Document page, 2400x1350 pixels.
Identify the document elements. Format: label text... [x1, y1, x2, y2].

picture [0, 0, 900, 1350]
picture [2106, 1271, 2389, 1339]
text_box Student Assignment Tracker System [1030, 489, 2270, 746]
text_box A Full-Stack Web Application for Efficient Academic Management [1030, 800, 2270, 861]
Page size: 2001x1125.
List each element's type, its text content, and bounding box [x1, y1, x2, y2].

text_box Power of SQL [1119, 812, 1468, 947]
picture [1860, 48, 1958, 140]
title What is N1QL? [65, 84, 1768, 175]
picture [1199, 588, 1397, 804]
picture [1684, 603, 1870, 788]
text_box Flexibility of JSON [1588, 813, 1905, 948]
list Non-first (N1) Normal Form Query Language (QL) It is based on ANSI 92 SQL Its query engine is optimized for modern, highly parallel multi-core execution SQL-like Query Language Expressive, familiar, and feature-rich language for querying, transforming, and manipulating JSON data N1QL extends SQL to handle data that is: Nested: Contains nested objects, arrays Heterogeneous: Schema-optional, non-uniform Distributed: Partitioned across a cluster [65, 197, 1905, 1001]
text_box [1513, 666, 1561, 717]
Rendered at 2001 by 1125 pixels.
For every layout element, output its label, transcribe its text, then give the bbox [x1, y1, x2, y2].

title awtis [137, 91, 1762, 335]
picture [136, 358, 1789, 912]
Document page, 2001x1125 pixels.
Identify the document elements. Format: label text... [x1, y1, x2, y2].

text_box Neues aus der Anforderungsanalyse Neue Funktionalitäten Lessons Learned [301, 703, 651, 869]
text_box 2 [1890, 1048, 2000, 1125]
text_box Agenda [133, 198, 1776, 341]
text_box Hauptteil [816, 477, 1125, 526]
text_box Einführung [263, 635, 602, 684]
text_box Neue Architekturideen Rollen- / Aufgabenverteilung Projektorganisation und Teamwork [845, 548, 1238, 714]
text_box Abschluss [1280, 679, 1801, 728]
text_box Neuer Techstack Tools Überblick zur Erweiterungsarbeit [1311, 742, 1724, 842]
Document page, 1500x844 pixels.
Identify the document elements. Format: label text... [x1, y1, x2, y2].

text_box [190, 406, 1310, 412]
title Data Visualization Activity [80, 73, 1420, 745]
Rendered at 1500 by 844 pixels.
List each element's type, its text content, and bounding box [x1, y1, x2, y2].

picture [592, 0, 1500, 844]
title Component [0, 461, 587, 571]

**What the exercise asks**
Reproduce exactly, please, only the lines from the start of the data above to the line that contains "Rendered at 2001 by 1125 pixels.", with both ends kept.

**Exercise solution**
Document page, 2400x1350 pixels.
Identify the document elements. Format: label text... [x1, y1, x2, y2].

picture [0, 0, 900, 1350]
picture [2106, 1271, 2389, 1339]
text_box Student Assignment Tracker System [1030, 489, 2270, 746]
text_box A Full-Stack Web Application for Efficient Academic Management [1030, 800, 2270, 861]
Page size: 2001x1125.
List each element's type, its text content, and bounding box [x1, y1, x2, y2].

text_box Power of SQL [1119, 812, 1468, 947]
picture [1860, 48, 1958, 140]
title What is N1QL? [65, 84, 1768, 175]
picture [1199, 588, 1397, 804]
picture [1684, 603, 1870, 788]
text_box Flexibility of JSON [1588, 813, 1905, 948]
list Non-first (N1) Normal Form Query Language (QL) It is based on ANSI 92 SQL Its query engine is optimized for modern, highly parallel multi-core execution SQL-like Query Language Expressive, familiar, and feature-rich language for querying, transforming, and manipulating JSON data N1QL extends SQL to handle data that is: Nested: Contains nested objects, arrays Heterogeneous: Schema-optional, non-uniform Distributed: Partitioned across a cluster [65, 197, 1905, 1001]
text_box [1513, 666, 1561, 717]
Rendered at 2001 by 1125 pixels.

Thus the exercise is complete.